In Ireland, however, the absence of documentary evidence of age caused considerable concern to the authorities. The registration of births was not compulsory during the vital period. In many cases the registers of baptism or marriage could not be traced. Fortunately the census returns of 1841 and 1851 were available in the Record Office, Dublin. But these were not always reliable, as the enumerators were occasionally careless in entering the correct ages of the residents in each household.
Where satisfactory evidence of birth was not available, the pension officers were authorised to accept the ages shown in family Bibles, marriage certificates and insurance policies. The physical appearance of claimants and letters from clergymen were also taken into consideration in recommending the acceptance of claims by the local Pension Committees.
In this connection it soon became generally known that many Pension Officers were particularly impressed when applicants asserted that they remembered “the night of the big wind.” This was, of course, irrefutable evidence that they were at least two years of age on the night of January 6th-7th, 1839, when Ireland was swept by a western hurricane.
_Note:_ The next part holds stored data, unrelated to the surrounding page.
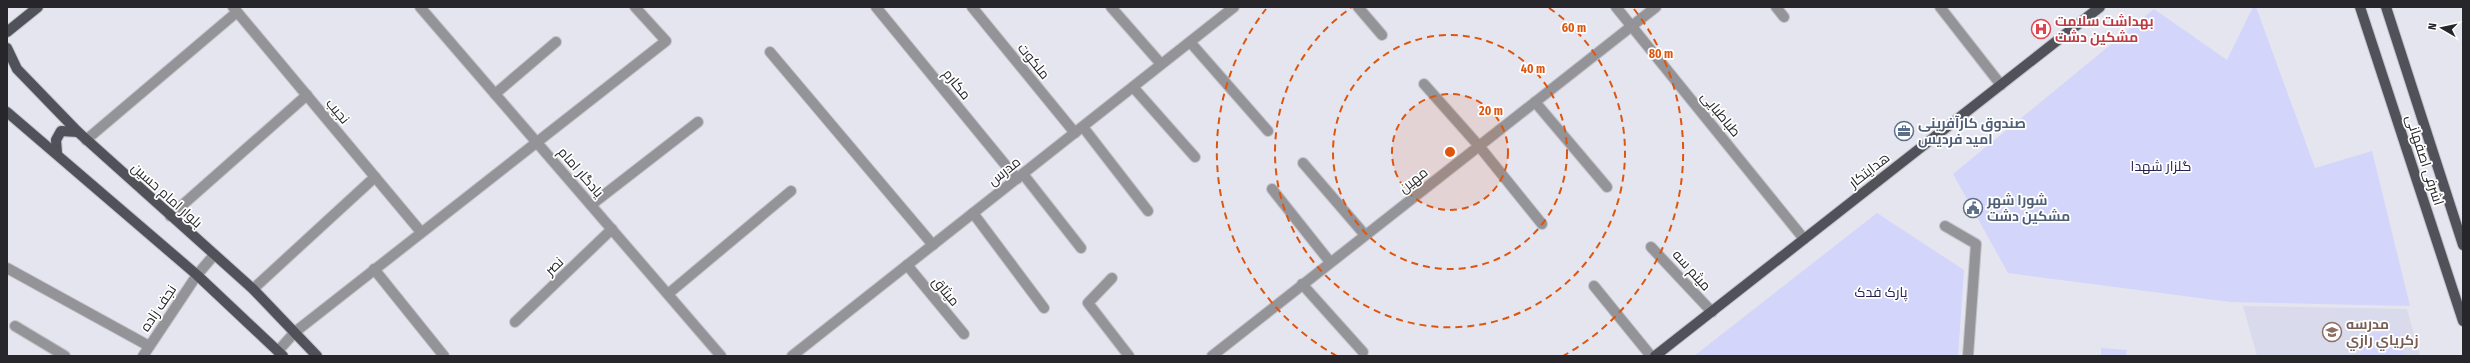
<svg xmlns="http://www.w3.org/2000/svg" width="2470" height="363" viewBox="0 0 2470 363" font-family="'Fira Sans Condensed',Cairo,sans-serif">
<rect width="100%" height="100%" fill="#e5e5ef"/>
<!-- built -->
<path fill="#d9daeb" d="M2243 306 2407 309 2420 356H2257Z"/>
<!-- green -->
<g fill="#d4d5fa">
<path d="M2253 7H2256L2315 168 2372 151 2410 306 2230 302 2008 273 1953 174 2154 9 2227 60Z"/>
<path d="M1877 213 1964 270 1958 356H1694Z"/>
<path d="M2358 333H2399L2404 356H2361Z"/>
<path d="M2101 348 2127 350 2126 356H2101Z"/>
</g>
<g fill="none" stroke-linecap="round" stroke-linejoin="round">
<defs>
<g id="minor">
<path d="M233 7 421 232"/>
<path d="M420 7 721 356"/>
<path d="M876 7 1017 179"/>
<path d="M972 7 1075 133"/>
<path d="M1111 7 1161 64"/>
<path d="M1358 7 1382 35"/>
<path d="M1616 7 1804 239"/>
<path d="M1776 7 1784 17"/>
<path d="M1940 7 2001 85"/>
<path d="M1190 42 1268 131"/>
<path d="M770 52 933 245"/>
<path d="M1424 84 1479 146 1542 224"/>
<path d="M1133 87 1195 157"/>
<path d="M495 94 556 42"/>
<path d="M1535 102 1607 187"/>
<path d="M1083 127 1148 211"/>
<path d="M86 140 237 12"/>
<path d="M1303 163 1365 235"/>
<path d="M1023 174 1081 248"/>
<path d="M1272 189 1330 262"/>
<path d="M591 205 698 122"/>
<path d="M973 213 1044 308"/>
<path d="M170 216 307 95"/>
<path d="M1945 226 1976 244 1968 356"/>
<path d="M1651 247 1712 312"/>
<path d="M907 265 964 334"/>
<path d="M7 268 149 346"/>
<path d="M374 269 444 356"/>
<path d="M1112 278 1088 303 1129 356"/>
<path d="M1302 284 1363 352"/>
<path d="M1594 286 1651 356"/>
<path d="M253 289 375 177"/>
<path d="M668 294 791 191"/>
<path d="M515 322 612 229"/>
<path d="M15 326 65 356"/>
<path d="M278 351 295 332 666 41 635 7"/>
<path d="M143 356 197 275 214 255"/>
<path d="M792 356 1234 7"/>
<path d="M1212 356 1656 7"/>
</g>
<g id="major">
<path d="M2360 7 2463 321"/>
<path d="M2386 7 2463 245"/>
<path d="M7 32 38 7"/>
<path d="M7 48 17 69 78 132 253 289 317 356"/>
<path d="M7 112 197 275 283 356"/>
<path d="M57 153 56 140 61 131 78 132"/>
<path d="M1655 356 2100 7"/>
</g>
</defs>
<!-- minor casing -->
<use href="#minor" stroke="#c3c3cc" stroke-width="12"/>
<!-- major casing -->
<use href="#major" stroke="#c3c3cc" stroke-width="12"/>
<!-- minor -->
<use href="#minor" stroke="#949498" stroke-width="10"/>
<!-- major -->
<use href="#major" stroke="#515259" stroke-width="10"/>
</g>
<!-- distance rings -->
<circle cx="1450" cy="152" r="58" fill="#de560e" fill-opacity=".12"/>
<g fill="none" stroke="#de560e" stroke-width="2" stroke-dasharray="7 5">
<circle cx="1450" cy="152" r="58"/>
<circle cx="1450" cy="152" r="117"/>
<path d="M1549 8A175 175 0 1 1 1351 8"/>
<path d="M1337 356A233 233 0 0 1 1266 9M1634 9A233 233 0 0 1 1563 356"/>
</g>
<!-- icons -->
<defs>
<symbol id="hospital-ring" viewBox="-11 -11 22 22"><circle r="9.5" fill="#fff" stroke="#e0444e" stroke-width="1.5"/><path d="M-5-5h3v3.5h4V-5h3V5h-3V1.5h-4V5h-3Z" fill="#e0444e"/></symbol>
<symbol id="office-ring" viewBox="-11 -11 22 22"><circle r="9.5" fill="#fff" stroke="#5c6f8a" stroke-width="1.5"/><path d="M-6-3h4V-5.5h4V-3h4V5H-6ZM-1-4.5V-3h2v-1.5ZM-6 0V1H6V0Z" fill="#5c6f8a"/></symbol>
<symbol id="civic-ring" viewBox="-11 -11 22 22"><circle r="9.5" fill="#fff" stroke="#5c6f8a" stroke-width="1.5"/><path d="M-.6-6.5H3V-4.5H.6V-3L4-1V1h2V6H-6V1h2V-1L-.6-3ZM-1.2 2.5V6h2.4V2.5Z" fill="#5c6f8a"/></symbol>
<symbol id="school-ring" viewBox="-11 -11 22 22"><circle r="9.5" fill="#fff" stroke="#8d6e63" stroke-width="1.5"/><path d="M0-5L7-2L0 1L-7-2ZM-4 1L0 2.5L4 1V4Q0 6-4 4Z" fill="#8d6e63"/></symbol>
</defs>
<g fill-rule="evenodd">
<use href="#hospital-ring" x="2030" y="18" width="22" height="22"/>
<use href="#office-ring" x="1893" y="120" width="22" height="22"/>
<use href="#civic-ring" x="1962" y="197" width="22" height="22"/>
<use href="#school-ring" x="2321" y="321" width="22" height="22"/>
</g>
<g text-anchor="middle" stroke-width="3.5" stroke-linejoin="round" paint-order="stroke">
<!-- health labels -->
<g font-size="14" font-weight="bold" fill="#be3a42" stroke="#fff" text-anchor="start">
<text x="2055" y="26">بهداشت سلامت<tspan x="2055" dy="16">مشکین دشت</tspan></text>
</g>
<!-- street labels -->
<g font-size="14" fill="#27272b" stroke="#fff">
<text transform="translate(1034 61) rotate(51)" y="5">ملکوت</text>
<text transform="translate(957 84) rotate(51)" y="5">مکارم</text>
<text transform="translate(338 111) rotate(50)" y="5">نجیب</text>
<text transform="translate(1721 114) rotate(51)" y="5">طباطبایی</text>
<text transform="translate(2425 160) rotate(72)" y="5">اشرفی اصفهانی</text>
<text transform="translate(1869 170) rotate(-38)" y="5">هدایتکار</text>
<text transform="translate(1004 171) rotate(-38)" y="5">مدرس</text>
<text transform="translate(581 172) rotate(49)" y="5">یادگار امام</text>
<text transform="translate(1413 180) rotate(-38)" y="5">مهین</text>
<text transform="translate(167 195) rotate(42)" y="5">بلوار امام حسین</text>
<text transform="translate(554 266) rotate(-44)" y="5">نصر</text>
<text transform="translate(1692 270) rotate(48)" y="5">میثم سه</text>
<text transform="translate(946 291) rotate(50)" y="5">میثاق</text>
<text transform="translate(158 308) rotate(-56)" y="5">نجف زاده</text>
</g>
<!-- service labels -->
<g font-size="14" font-weight="bold" fill="#4e5e75" stroke="#fff" text-anchor="start">
<text x="1918" y="128">صندوق کارآفرینی<tspan x="1918" dy="16">امید فردیس</tspan></text>
<text x="1987" y="205">شورا شهر<tspan x="1987" dy="16">مشکین دشت</tspan></text>
</g>
<!-- park labels -->
<g font-size="14" fill="#252150" stroke="#fff">
<text x="2161" y="171">گلزار شهدا</text>
<text x="1881" y="297">پارک فدک</text>
</g>
<!-- education labels -->
<g font-size="14" font-weight="bold" fill="#785e54" stroke="#fff" text-anchor="start">
<text x="2346" y="329">مدرسه<tspan x="2346" dy="16">زكرياي رازي</tspan></text>
</g>
</g>
<circle cx="1450" cy="152" r="6" fill="#de560e" stroke="#fff" stroke-width="2"/>
<g font-size="12" text-anchor="middle" font-weight="bold" fill="#de560e" stroke="#fff" stroke-width="3.5" stroke-linejoin="round" paint-order="stroke">
<text x="1574" y="32">60 m</text>
<text x="1661" y="58">80 m</text>
<text x="1533" y="73">40 m</text>
<text x="1491" y="115">20 m</text>
</g>
<!-- border -->
<rect width="2470" height="363" fill="none" stroke="#27272b" stroke-width="16"/>
<!-- north arrow -->
<g transform="translate(2442 28) rotate(279)" stroke="#ffffff" stroke-width="3" paint-order="stroke">
<path d="M0-3L7 15L0 10L-7 15Z" fill="#27272b"/>
<text y="-6" font-size="11" font-weight="bold" text-anchor="middle" fill="#27272b">N</text>
</g>
</svg>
One obviously very old Irishwoman said to an English Pension Officer in 1909: “I am a hundred years of age.” “Then you are a centenarian,” he observed. “I am no such thing,” she replied. “I am a good Roman Catholic.”
In the inevitable rush a number of pensions were granted, but withdrawn at a later date. In “The Journal of H.M. Customs and Excise,” dated January 10th, 1931, a former pension officer, who served in Ireland during this hectic period, wrote in his reminiscences: “There was that wild gang at the Dublin Record Office where a body of Englishmen swooped down on the poor old Irish pensioners and cut off the pensions of men and women in the prime of life.”
In rural Ireland residents who are now elderly recall the local astonishment when gay bachelors and sprightly spinsters “put in applications for a pinshin!” It was never suspected that they were septuagenarians.